== Problem details ==
Reproduce the passage on reopening schools verbatim, from "HCPs weigh up" to "feelings from HCPs.".

HCPs discussed various emotions relating to school returns from general worries to panic but there was also hope. Dr Matthew Snape writing for the Guardian published an article broadcasting this hope entitled “There is now clear data on Covid-19 and children: it should be safe to reopen English schools”.
HCPs weigh up the pros and cons of reopening schools
Following Dr Sanpe piece supporting the reopening of schools, Professor Chris Whitty, on behalf of the government, said “missing school is worse than virus for children”. The BBC article with a video of Whitty’s advice was the most shared news story (40 shares) by UK HCPs relating to the schools. The idea that missing lessons “damag[ing] children in the long run” being a bigger factor than “incredibly small… chances of children dying from COVID-19” was met with mixed feelings from HCPs.
School Nurses are around to support our schools when they reopen. I can't wait to start my SCHPN course this September. Even better I'm doing it with my first team❤ @HarrowNursing
BBC News – Coronavirus: Missing school is worse than virus for childrenhttps://t.co/Jl0M2DY2e9
— Sarah Jane Kipps RN (Child) (@skippsnumber1) August 22, 2020
A little more caution was demonstrated by Chris Roseveare, a consultant physician in Hampshire, who, while not doubting Witty’s statement speculated on the possibility of a spike of infections and warned hospitals should prepare for such an eventuality.

== Records ==

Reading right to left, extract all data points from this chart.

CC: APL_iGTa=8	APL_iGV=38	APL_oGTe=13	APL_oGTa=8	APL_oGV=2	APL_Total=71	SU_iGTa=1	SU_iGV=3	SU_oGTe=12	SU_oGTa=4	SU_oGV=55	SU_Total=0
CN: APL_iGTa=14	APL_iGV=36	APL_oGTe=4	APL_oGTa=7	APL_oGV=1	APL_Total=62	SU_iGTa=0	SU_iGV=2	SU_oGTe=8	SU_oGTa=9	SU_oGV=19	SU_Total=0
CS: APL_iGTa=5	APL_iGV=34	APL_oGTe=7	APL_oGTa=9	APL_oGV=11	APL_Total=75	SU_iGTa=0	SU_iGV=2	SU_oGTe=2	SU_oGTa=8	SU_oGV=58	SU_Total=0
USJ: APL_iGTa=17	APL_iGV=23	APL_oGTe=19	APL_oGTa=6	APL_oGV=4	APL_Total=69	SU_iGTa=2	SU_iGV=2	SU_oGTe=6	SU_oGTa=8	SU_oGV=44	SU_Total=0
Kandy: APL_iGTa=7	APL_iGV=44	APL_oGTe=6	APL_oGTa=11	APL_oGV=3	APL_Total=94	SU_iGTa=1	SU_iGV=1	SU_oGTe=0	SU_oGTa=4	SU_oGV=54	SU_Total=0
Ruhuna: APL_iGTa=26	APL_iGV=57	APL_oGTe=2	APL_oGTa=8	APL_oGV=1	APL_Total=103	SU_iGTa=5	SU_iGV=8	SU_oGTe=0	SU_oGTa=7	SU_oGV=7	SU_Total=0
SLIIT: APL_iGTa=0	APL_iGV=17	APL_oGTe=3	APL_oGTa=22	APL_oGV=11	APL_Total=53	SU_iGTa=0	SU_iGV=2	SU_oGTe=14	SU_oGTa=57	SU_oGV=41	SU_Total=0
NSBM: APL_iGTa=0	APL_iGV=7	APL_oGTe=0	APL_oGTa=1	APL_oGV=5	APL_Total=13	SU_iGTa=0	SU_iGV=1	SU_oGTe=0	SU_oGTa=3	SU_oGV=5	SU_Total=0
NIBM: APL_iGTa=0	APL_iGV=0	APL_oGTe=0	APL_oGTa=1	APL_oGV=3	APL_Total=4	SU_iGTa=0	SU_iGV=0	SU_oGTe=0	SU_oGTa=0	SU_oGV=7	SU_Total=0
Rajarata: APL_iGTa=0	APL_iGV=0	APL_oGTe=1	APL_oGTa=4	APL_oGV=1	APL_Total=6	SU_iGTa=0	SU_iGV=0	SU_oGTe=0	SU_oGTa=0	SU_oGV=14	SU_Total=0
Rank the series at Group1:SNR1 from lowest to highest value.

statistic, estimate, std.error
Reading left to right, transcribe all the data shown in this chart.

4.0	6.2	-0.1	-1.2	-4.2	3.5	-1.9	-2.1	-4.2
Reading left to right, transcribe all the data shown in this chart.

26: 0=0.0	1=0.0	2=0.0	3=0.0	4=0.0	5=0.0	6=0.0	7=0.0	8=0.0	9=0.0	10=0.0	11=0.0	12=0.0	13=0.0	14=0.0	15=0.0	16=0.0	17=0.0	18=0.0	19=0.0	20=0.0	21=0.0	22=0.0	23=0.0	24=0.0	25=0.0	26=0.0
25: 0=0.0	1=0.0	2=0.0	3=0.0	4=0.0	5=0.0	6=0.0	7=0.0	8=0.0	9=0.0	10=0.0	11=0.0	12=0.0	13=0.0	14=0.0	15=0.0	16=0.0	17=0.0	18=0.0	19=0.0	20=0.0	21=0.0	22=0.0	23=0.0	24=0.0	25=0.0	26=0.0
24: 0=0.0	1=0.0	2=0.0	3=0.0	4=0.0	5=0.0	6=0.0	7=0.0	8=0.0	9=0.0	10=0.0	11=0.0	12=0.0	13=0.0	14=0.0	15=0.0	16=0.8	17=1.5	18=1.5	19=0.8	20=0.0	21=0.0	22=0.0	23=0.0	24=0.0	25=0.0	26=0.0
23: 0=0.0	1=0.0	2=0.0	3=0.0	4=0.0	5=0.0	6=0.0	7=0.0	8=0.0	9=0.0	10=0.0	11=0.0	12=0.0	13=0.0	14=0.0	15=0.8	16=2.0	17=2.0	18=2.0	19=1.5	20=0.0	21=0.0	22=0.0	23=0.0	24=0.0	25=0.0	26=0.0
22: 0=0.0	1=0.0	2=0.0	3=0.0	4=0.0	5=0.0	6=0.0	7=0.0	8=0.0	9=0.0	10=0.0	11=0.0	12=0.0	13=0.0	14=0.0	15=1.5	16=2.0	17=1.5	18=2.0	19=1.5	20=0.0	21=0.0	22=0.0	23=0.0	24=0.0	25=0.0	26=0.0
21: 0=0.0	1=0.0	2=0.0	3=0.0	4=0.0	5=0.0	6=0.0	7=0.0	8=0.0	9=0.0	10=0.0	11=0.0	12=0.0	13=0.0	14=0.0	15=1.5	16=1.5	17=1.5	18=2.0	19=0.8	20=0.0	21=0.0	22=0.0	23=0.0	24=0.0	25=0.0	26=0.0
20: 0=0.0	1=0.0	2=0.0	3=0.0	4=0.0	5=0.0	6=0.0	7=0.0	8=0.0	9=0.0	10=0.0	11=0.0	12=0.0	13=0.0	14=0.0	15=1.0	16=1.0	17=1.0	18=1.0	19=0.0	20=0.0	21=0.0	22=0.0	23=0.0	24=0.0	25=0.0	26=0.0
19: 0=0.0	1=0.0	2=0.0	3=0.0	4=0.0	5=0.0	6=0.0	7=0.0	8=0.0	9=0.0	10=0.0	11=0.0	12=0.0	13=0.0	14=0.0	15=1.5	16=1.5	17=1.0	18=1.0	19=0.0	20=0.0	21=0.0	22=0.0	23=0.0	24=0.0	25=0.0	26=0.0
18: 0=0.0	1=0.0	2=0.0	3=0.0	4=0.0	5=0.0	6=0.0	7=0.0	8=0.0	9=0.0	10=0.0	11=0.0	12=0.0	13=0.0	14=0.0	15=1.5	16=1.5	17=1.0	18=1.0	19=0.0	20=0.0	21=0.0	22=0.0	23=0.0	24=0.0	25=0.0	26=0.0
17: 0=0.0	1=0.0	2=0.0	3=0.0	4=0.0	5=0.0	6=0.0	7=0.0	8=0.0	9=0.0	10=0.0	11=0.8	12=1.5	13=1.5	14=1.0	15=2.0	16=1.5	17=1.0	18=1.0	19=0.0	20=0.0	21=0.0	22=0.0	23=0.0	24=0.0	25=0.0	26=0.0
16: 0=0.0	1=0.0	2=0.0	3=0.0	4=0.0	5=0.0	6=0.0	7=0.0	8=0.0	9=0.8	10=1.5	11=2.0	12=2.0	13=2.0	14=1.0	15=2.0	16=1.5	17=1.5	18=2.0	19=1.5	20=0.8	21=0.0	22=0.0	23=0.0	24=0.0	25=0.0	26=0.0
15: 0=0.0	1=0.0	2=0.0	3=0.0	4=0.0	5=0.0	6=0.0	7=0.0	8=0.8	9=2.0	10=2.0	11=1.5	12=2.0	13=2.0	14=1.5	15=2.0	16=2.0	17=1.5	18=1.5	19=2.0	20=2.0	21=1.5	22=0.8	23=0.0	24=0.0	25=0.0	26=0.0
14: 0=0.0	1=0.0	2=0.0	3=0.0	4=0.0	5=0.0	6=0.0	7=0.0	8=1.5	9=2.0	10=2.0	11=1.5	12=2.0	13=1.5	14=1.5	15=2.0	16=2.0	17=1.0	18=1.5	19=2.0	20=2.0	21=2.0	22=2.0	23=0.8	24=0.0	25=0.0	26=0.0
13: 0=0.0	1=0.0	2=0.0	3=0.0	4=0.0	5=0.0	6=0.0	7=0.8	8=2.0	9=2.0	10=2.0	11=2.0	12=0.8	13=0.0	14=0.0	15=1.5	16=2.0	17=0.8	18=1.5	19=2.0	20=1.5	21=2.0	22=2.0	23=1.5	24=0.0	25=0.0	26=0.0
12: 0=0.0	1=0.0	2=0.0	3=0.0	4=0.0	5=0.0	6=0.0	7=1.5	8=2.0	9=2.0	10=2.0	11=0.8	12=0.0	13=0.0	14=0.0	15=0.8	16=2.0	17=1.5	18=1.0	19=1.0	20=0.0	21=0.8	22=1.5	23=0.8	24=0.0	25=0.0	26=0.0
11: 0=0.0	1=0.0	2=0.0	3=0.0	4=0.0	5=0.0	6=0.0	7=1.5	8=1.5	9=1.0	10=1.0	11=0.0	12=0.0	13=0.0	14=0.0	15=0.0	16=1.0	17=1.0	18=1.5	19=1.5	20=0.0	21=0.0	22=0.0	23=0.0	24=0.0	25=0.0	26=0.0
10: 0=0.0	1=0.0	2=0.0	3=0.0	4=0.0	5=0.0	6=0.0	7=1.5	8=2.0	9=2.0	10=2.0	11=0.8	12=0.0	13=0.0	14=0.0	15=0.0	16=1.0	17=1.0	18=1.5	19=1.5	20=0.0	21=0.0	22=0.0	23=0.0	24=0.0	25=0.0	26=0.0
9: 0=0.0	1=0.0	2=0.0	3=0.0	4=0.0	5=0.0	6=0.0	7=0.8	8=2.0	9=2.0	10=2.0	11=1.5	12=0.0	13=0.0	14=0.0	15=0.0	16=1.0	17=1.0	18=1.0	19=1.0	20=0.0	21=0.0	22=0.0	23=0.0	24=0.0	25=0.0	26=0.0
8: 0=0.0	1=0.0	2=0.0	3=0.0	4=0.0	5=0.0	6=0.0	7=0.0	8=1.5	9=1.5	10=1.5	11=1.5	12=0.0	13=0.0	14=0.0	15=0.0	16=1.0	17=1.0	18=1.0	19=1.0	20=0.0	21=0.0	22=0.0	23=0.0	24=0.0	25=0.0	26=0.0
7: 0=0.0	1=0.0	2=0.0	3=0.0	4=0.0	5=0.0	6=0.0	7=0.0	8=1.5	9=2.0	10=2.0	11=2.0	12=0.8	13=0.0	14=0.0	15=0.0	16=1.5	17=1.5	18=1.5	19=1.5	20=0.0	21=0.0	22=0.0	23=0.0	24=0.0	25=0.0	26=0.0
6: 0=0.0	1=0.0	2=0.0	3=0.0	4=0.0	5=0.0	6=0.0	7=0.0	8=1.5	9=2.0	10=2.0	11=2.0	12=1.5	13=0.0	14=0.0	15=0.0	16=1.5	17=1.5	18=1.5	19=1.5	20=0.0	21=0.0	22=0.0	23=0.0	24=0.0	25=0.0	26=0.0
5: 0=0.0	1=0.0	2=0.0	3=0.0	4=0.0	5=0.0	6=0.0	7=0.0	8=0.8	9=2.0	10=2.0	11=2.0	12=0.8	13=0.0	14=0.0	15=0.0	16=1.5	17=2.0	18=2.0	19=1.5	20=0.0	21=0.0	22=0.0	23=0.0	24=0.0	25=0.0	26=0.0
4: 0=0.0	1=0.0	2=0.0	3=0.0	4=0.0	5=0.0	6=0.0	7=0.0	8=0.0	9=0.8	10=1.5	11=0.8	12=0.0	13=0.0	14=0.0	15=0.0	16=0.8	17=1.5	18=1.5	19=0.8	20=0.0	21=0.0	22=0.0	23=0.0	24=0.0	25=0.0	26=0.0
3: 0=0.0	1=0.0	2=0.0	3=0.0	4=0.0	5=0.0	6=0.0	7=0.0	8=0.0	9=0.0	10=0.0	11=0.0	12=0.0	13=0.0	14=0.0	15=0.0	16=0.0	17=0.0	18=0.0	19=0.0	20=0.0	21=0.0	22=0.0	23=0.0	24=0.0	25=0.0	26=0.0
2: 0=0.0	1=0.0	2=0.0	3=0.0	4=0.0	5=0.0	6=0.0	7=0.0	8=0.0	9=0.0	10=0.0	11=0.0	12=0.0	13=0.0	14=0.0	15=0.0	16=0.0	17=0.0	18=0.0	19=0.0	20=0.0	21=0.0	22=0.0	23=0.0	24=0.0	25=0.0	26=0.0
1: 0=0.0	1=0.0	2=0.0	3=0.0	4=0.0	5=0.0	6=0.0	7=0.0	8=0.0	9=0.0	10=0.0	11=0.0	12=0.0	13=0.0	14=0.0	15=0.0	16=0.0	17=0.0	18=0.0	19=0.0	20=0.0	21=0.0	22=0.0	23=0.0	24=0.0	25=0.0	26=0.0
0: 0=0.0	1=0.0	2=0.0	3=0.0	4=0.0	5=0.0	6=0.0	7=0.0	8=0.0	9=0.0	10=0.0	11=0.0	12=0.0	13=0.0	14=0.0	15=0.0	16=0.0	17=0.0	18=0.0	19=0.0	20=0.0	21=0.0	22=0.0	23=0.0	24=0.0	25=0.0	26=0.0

== Expected answer ==
HCPs weigh up the pros and cons of reopening schools
Following Dr Sanpe piece supporting the reopening of schools, Professor Chris Whitty, on behalf of the government, said “missing school is worse than virus for children”. The BBC article with a video of Whitty’s advice was the most shared news story (40 shares) by UK HCPs relating to the schools. The idea that missing lessons “damag[ing] children in the long run” being a bigger factor than “incredibly small… chances of children dying from COVID-19” was met with mixed feelings from HCPs.